Skrupellosigkeit des Saddam-Regimes
Iraks WMD-Kapazität und die Bereitschaft des Saddam-Regimes, diese einzusetzen, waren unbestritten. Dies einmal im Krieg zwischen Iran und Irak in den 80er Jahren gegen die jungen persischen Gotteskrieger, aber auch im eigenen Land: In diese Tage fallen nicht nur die zehn Jahre seit dem Sturz Saddams, sondern auch die 25 Jahre seit Saddams Giftgas-Einsätzen zur Ausradierung der gesamten völlig ungeschützten Bevölkerung von Halabja, einer irakischen Grenzstadt zum Iran mit kurdischstämmiger Bevölkerung. 4000 Menschen, meist Frauen und Kinder starben direkt, rund 11’000 Verletzte trugen oft unheilbare Verbrennungen und Verätzungen der Atemwege davon. Noch heute werden in der Region schwer missgebildete Säuglinge geboren.
Die generelle irakische Bedrohung war auch für mich erlebte Realität. Von 1998 bis 2002 arbeitete ich mit der ganzen Familie, eingeschlossen zwei Kleinkinder, in offizieller schweizerischer Mission in Kuwait. Kuwait City liegt gerade mal vierzig Kilometer von der irakischen Grenzstadt Basra entfernt weiter unten am Golf. Die nicht nur theoretische Möglichkeit eines AB-Angriffs aus dem Norden bestand täglich; einmal pro Monat übten wir auf der Botschaft mit der Schweizerkolonie das korrekte Anziehen von Masken und Schutzanzügen, sowie das – hoffentlich – gasdichte Abschotten von Rückzugsräumen.

(Dateneinträge)
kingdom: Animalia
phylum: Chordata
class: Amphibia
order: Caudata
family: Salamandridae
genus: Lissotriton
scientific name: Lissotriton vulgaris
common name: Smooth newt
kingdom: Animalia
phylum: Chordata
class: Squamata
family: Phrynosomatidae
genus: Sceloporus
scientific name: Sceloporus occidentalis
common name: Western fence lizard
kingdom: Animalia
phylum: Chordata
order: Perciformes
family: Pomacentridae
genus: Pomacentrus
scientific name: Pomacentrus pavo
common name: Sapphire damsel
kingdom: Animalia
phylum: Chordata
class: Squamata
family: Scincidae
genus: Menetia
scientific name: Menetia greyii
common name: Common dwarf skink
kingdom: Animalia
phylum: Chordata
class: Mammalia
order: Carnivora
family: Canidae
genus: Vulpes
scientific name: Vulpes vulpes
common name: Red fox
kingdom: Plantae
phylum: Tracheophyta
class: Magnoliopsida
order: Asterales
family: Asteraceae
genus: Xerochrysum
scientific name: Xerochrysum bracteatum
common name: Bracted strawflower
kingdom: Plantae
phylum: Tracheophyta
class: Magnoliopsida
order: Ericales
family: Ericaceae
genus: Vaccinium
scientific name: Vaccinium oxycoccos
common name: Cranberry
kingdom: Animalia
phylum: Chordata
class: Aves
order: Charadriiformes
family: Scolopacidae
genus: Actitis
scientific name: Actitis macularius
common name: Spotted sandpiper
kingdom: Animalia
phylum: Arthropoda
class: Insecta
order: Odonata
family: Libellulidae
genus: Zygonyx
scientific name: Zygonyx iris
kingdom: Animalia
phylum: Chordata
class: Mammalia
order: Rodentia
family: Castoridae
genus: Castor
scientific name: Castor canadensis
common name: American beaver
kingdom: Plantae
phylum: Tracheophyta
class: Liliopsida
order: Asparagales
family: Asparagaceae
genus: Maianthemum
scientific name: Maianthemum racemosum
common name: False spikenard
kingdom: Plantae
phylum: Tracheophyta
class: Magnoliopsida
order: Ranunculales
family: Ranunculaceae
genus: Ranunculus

- _AUFGABEN_:
(A) Nennen Sie alle Städte, die im Auszug über das Saddam-Regime namentlich vorkommen.
(B) Prüfen Sie anhand des Auszugs über das Saddam-Regime, ob die folgenden Aussagen zutreffen: (i) In Halabja starben direkt rund 11’000 Menschen. (ii) Kuwait City liegt etwa vierzig Kilometer von Basra entfernt. (iii) Die Schutzübungen auf der Botschaft fanden wöchentlich statt.
(C) Geben Sie aus dem Auszug über das Saddam-Regime die Passage von „Skrupellosigkeit des Saddam-Regimes“ bis „missgebildete Säuglinge geboren.“ wortgetreu wieder.

- _LÖSUNGEN NACH AUFGABEN_:
(A) Halabja, Kuwait City, Basra

(B)
(i) Nein: „4000 Menschen, meist Frauen und Kinder starben direkt, rund 11’000 Verletzte trugen oft unheilbare Verbrennungen und Verätzungen der Atemwege davon.“
(ii) Ja: „Kuwait City liegt gerade mal vierzig Kilometer von der irakischen Grenzstadt Basra entfernt“
(iii) Nein: „einmal pro Monat übten wir auf der Botschaft mit der Schweizerkolonie das korrekte Anziehen von Masken und Schutzanzügen“

(C)
Skrupellosigkeit des Saddam-Regimes
Iraks WMD-Kapazität und die Bereitschaft des Saddam-Regimes, diese einzusetzen, waren unbestritten. Dies einmal im Krieg zwischen Iran und Irak in den 80er Jahren gegen die jungen persischen Gotteskrieger, aber auch im eigenen Land: In diese Tage fallen nicht nur die zehn Jahre seit dem Sturz Saddams, sondern auch die 25 Jahre seit Saddams Giftgas-Einsätzen zur Ausradierung der gesamten völlig ungeschützten Bevölkerung von Halabja, einer irakischen Grenzstadt zum Iran mit kurdischstämmiger Bevölkerung. 4000 Menschen, meist Frauen und Kinder starben direkt, rund 11’000 Verletzte trugen oft unheilbare Verbrennungen und Verätzungen der Atemwege davon. Noch heute werden in der Region schwer missgebildete Säuglinge geboren.